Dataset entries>
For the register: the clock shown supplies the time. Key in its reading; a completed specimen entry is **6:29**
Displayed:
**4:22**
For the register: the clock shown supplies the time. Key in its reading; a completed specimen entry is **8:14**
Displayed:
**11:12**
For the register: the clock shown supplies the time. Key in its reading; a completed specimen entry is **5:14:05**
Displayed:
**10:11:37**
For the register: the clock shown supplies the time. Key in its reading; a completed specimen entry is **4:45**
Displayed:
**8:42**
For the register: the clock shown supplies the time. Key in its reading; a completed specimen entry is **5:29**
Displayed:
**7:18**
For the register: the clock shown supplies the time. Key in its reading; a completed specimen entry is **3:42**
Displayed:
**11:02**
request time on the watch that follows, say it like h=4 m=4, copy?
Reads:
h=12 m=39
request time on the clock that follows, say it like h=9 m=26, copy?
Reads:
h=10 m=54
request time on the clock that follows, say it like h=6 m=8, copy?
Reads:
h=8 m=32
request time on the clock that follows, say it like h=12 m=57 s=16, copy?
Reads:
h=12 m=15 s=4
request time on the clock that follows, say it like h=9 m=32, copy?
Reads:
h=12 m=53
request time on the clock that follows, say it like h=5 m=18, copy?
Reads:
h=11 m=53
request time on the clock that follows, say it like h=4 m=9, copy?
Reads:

GIVEN PROBLEM>
Render these lines as a JSON list of strings, one string per line, leaving out any blank lines.

ANSWER TO THE PROBLEM>
[
  "For the register: the clock shown supplies the time. Key in its reading; a completed specimen entry is **6:29**",
  "Displayed:",
  "**4:22**",
  "For the register: the clock shown supplies the time. Key in its reading; a completed specimen entry is **8:14**",
  "Displayed:",
  "**11:12**",
  "For the register: the clock shown supplies the time. Key in its reading; a completed specimen entry is **5:14:05**",
  "Displayed:",
  "**10:11:37**",
  "For the register: the clock shown supplies the time. Key in its reading; a completed specimen entry is **4:45**",
  "Displayed:",
  "**8:42**",
  "For the register: the clock shown supplies the time. Key in its reading; a completed specimen entry is **5:29**",
  "Displayed:",
  "**7:18**",
  "For the register: the clock shown supplies the time. Key in its reading; a completed specimen entry is **3:42**",
  "Displayed:",
  "**11:02**",
  "request time on the watch that follows, say it like h=4 m=4, copy?",
  "Reads:",
  "h=12 m=39",
  "request time on the clock that follows, say it like h=9 m=26, copy?",
  "Reads:",
  "h=10 m=54",
  "request time on the clock that follows, say it like h=6 m=8, copy?",
  "Reads:",
  "h=8 m=32",
  "request time on the clock that follows, say it like h=12 m=57 s=16, copy?",
  "Reads:",
  "h=12 m=15 s=4",
  "request time on the clock that follows, say it like h=9 m=32, copy?",
  "Reads:",
  "h=12 m=53",
  "request time on the clock that follows, say it like h=5 m=18, copy?",
  "Reads:",
  "h=11 m=53",
  "request time on the clock that follows, say it like h=4 m=9, copy?",
  "Reads:"
]